[DATA TO EXAMINE]
######

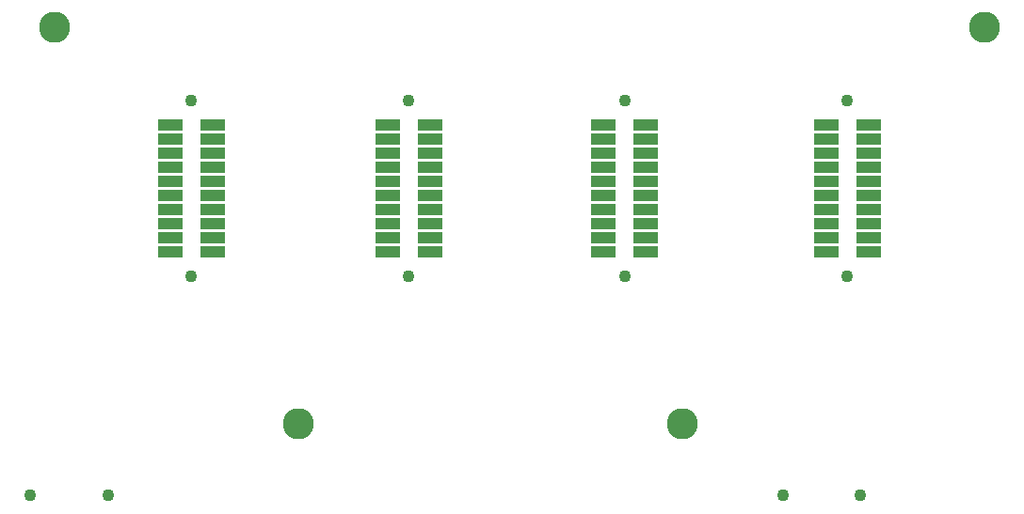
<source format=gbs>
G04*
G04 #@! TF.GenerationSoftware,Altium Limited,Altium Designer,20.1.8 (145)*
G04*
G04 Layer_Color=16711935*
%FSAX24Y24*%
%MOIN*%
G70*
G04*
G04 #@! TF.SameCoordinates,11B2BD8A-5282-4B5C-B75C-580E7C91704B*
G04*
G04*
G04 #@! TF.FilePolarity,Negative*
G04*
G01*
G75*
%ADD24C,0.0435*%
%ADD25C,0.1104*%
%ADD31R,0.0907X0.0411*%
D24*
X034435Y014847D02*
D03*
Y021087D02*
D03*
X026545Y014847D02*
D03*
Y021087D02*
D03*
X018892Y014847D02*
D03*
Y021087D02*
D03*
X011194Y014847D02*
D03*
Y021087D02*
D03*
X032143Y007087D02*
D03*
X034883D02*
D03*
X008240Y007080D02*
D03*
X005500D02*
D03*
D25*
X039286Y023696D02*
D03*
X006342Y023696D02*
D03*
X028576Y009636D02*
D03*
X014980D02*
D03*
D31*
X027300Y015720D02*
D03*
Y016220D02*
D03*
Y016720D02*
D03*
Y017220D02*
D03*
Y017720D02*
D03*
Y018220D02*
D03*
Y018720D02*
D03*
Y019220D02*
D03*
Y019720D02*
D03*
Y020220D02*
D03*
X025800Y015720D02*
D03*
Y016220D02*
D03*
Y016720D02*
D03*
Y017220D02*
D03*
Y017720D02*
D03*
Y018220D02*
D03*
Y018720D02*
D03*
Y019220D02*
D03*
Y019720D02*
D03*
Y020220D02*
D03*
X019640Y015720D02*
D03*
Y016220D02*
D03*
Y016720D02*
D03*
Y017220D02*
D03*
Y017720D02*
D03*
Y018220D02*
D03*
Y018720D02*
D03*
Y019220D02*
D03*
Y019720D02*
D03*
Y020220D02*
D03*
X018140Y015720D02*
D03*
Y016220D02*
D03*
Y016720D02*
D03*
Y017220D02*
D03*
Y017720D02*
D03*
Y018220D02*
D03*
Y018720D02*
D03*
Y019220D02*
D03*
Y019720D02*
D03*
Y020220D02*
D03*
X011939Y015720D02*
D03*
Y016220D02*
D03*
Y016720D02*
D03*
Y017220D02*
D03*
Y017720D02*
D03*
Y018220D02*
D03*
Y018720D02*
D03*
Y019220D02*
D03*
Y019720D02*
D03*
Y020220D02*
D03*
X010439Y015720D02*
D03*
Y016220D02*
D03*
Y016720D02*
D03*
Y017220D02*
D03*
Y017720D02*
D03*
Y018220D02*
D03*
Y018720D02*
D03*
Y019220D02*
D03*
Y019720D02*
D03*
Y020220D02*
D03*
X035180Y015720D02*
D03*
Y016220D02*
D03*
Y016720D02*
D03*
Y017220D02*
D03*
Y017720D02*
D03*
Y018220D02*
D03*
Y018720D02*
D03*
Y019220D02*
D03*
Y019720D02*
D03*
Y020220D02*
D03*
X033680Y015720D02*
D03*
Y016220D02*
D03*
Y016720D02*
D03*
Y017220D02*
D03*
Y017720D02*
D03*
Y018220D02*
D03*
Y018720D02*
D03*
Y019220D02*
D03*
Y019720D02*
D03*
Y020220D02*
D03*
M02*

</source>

######

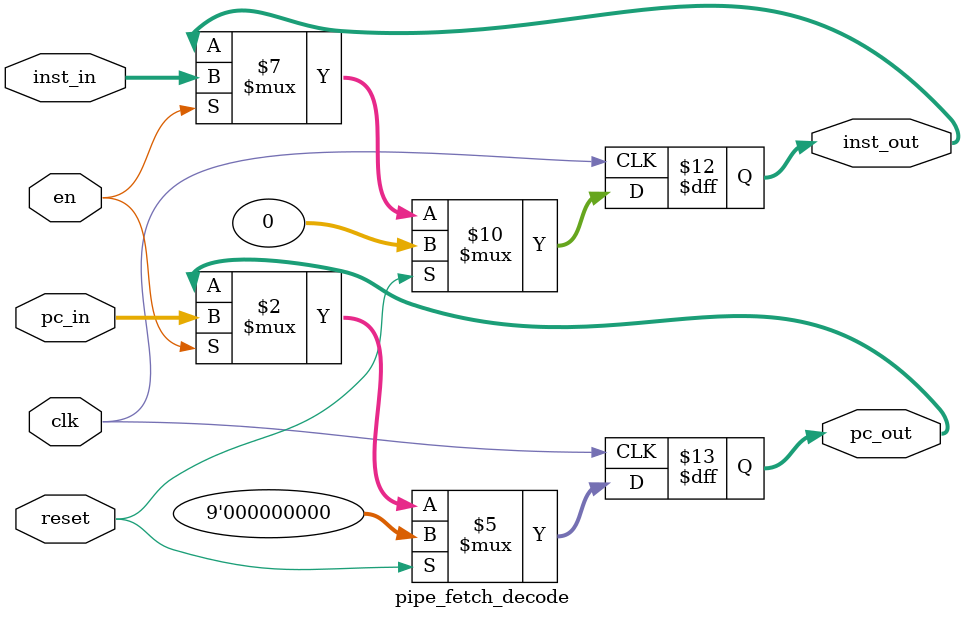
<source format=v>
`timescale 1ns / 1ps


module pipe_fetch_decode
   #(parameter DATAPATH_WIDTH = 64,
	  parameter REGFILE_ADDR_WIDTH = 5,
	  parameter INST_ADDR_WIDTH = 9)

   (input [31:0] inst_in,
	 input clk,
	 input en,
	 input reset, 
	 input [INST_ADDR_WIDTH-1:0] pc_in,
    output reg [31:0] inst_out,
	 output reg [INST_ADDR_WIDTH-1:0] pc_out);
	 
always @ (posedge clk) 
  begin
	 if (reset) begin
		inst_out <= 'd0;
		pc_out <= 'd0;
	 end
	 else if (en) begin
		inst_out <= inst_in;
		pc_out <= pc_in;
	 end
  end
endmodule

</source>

######

[ACTIVITY] Go through the material and copy each line that contains "output".

[ANSWER TO THIS PROBLEM]
    output reg [31:0] inst_out,
	 output reg [INST_ADDR_WIDTH-1:0] pc_out);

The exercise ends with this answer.